提供文章
┄┄┄┄┄┄┄┄┄┄
まず、満充電状態の鉛蓄電池を解体して正極板を取り出す。取り出した正極板を、水洗することにより硫酸を除去する。水洗は、水洗した正極板表面にpH試験紙を押し当て、試験紙の色が変化しないことが確認されるまで行う。ただし、水洗を行う時間は、2時間以内とする。水洗した正極板を60±5℃で送風により乾燥させる。乾燥後に、正極板に貼付部材が含まれる場合には、剥離により正極板から貼付部材が除去される。次に、正極板から適量の乾燥状態の正極電極材料の試料(以下、試料Dと称する)を採取する。採取した試料Dの質量を測定した後、酒石酸、硝酸および過酸化水素を含む混合水溶液で試料Dの全量を溶解する。得られた溶液を必要に応じてイオン交換水で希釈して定容し、その後、誘導結合プラズマ(Inductively Coupled Plasma:ICP)発光分光法により、溶液中のSbの発光強度を測定する。そして、予め作成した検量線を用いて溶液中に含まれるSbの質量を求める。そのSb質量の、分析に供した正極電極材料の試料Dの質量に対する割合(百分率)をSbの含有量として求める。
【0093】
未化成のクラッド式正極板は、集電部で連結された芯金が挿入された多孔質なチューブに鉛粉またはスラリー状の鉛粉を充填し、複数のチューブを連座で結合することにより形成される。正極電極材料がSbを含む正極板は、例えば、添加剤として、アンチモン化合物(例えば、酸化物、塩など)を用いることにより形成できる。
【0094】
未化成の正極板を化成することにより正極板が得られる。化成は、鉛蓄電池の電槽内の硫酸を含む電解液中に、未化成の正極板を含む極板群を浸漬させた状態で、極板群を充電することにより行うことができる。ただし、化成は、鉛蓄電池または極板群の組み立て前に行ってもよい。
【0095】
(セパレータ)
負極板と正極板との間には、セパレータを配置することができる。セパレータとしては、例えば、不織布、および微多孔膜から選択される少なくとも1つが用いられる。負極板と正極板との間に介在させるセパレータの厚さは、極間距離に応じて選択すればよい。セパレータの枚数は、極間数に応じて選択すればよい。
【0096】
不織布は、繊維を織らずに絡み合わせたマットであり、繊維を主体とする。不織布は、例えば、不織布の60質量%以上が繊維で形成されている。繊維としては、ガラス繊維、ポリマー繊維(ポリオレフィン繊維、アクリル繊維、ポリエステル繊維(ポリエチレンテレフタレート繊維など)など)、パルプ繊維などを用いることができる。中でも、ガラス繊維が好ましい。不織布は、繊維以外の成分(例えば、耐酸性の無機粉体、結着剤としてのポリマー)を含んでもよい。
【0097】
一方、微多孔膜は、繊維成分以外を主体とする多孔性のシートであり、例えば、造孔剤(ポリマー粉末およびオイルの少なくとも一方など)を含む組成物をシート状に押し出し成形した後、造孔剤を除去して細孔を形成することにより得られる。微多孔膜は、耐酸性を有する材料で構成されることが好ましく、ポリマー成分を主体ととして構成されることが好ましい。ポリマー成分としては、ポリオレフィン(ポリエチレン、ポリプロピレンなど)が好ましい。
┄┄┄┄┄┄┄┄┄┄
提供データ
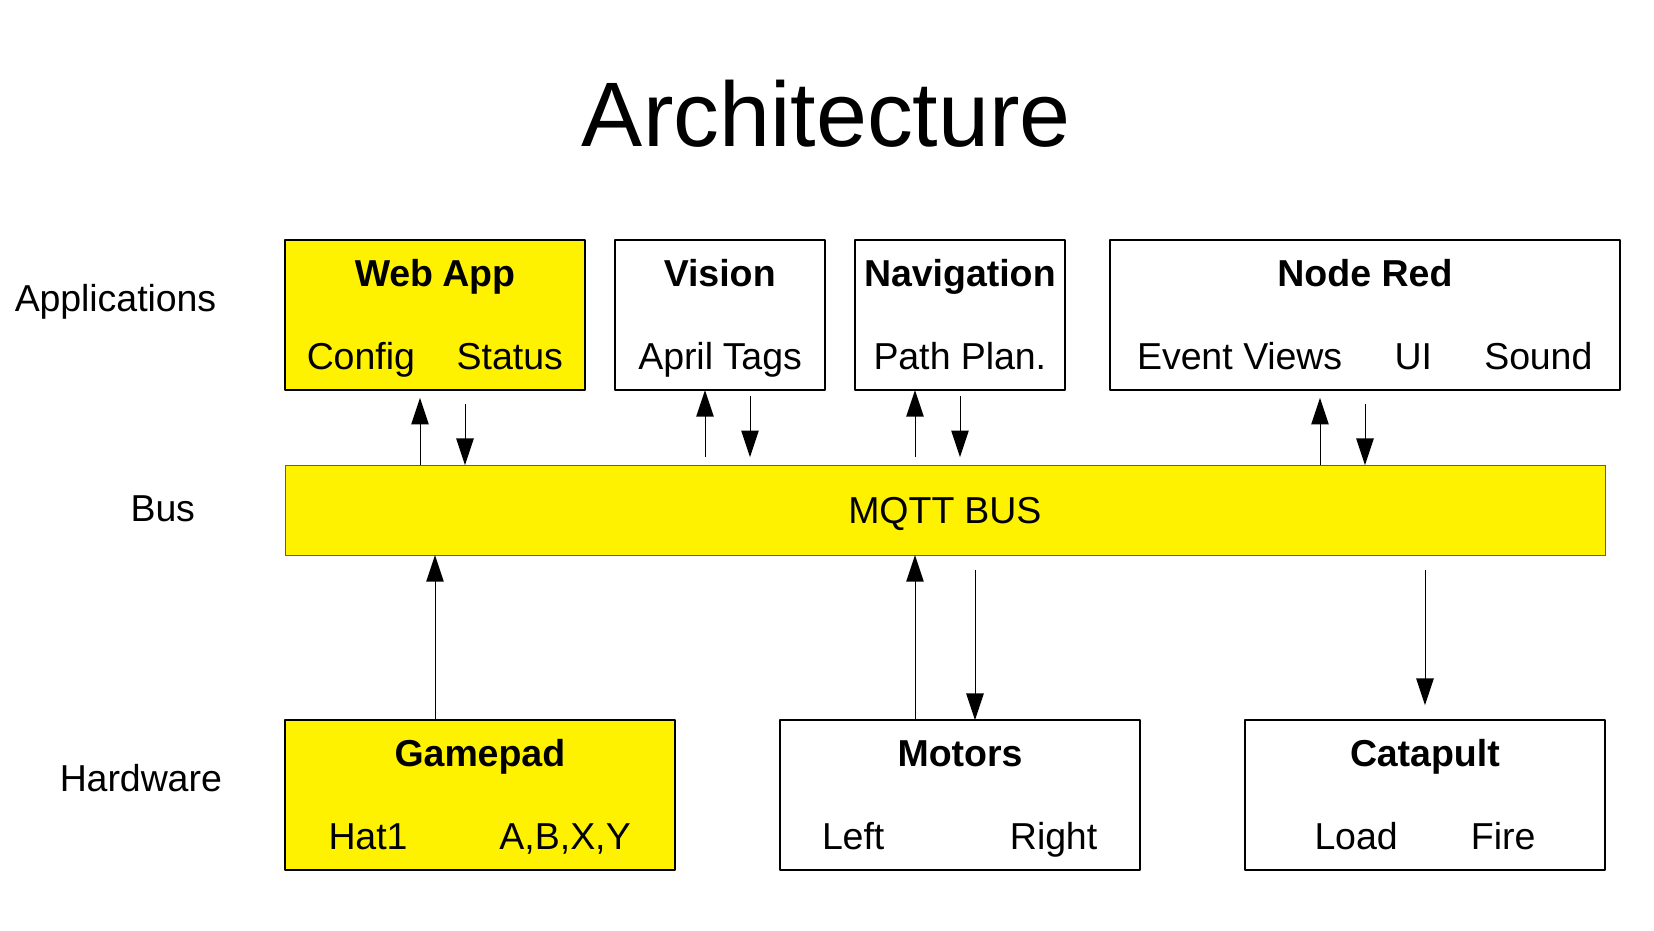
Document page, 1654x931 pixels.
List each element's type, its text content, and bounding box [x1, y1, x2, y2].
┄┄┄┄┄┄┄┄┄┄
作業内容
A. 提供文章について、次の問いにそれぞれ答えなさい。
(i) 水洗した正極板は、何℃で、どのような方法で乾燥させるか。
(ii) 不織布は、例えば不織布の何質量%以上が繊維で形成されているか。
(iii) 微多孔膜のポリマー成分として好ましいとされているものは何か。
B. 提供文章によれば、取り出した正極板は何のために水洗されるのか。また、その水洗をどの時点まで続けるのかを説明しなさい。
C. 提供文章の「負極板と正極板との間には、セ」から「のポリマー)を含んでもよい。」までの部分について、「セパレータ」を「隔離板」に置き換えて書き直しなさい。
このデータは別の出典から取られたものです。

演習の解答
A.
(i) 60±5℃で、送風により乾燥させる。
(ii) 60質量%以上である。
(iii) ポリオレフィン(ポリエチレン、ポリプロピレンなど)である。

B. 正極板から硫酸を除去するために水洗する。水洗は、正極板表面に押し当てたpH試験紙の色が変化しないことを確認できるまで行う。ただし、水洗の時間は2時間以内とする。

C.
負極板と正極板との間には、隔離板を配置することができる。隔離板としては、例えば、不織布、および微多孔膜から選択される少なくとも1つが用いられる。負極板と正極板との間に介在させる隔離板の厚さは、極間距離に応じて選択すればよい。隔離板の枚数は、極間数に応じて選択すればよい。
【0096】
不織布は、繊維を織らずに絡み合わせたマットであり、繊維を主体とする。不織布は、例えば、不織布の60質量%以上が繊維で形成されている。繊維としては、ガラス繊維、ポリマー繊維(ポリオレフィン繊維、アクリル繊維、ポリエステル繊維(ポリエチレンテレフタレート繊維など)など)、パルプ繊維などを用いることができる。中でも、ガラス繊維が好ましい。不織布は、繊維以外の成分(例えば、耐酸性の無機粉体、結着剤としてのポリマー)を含んでもよい。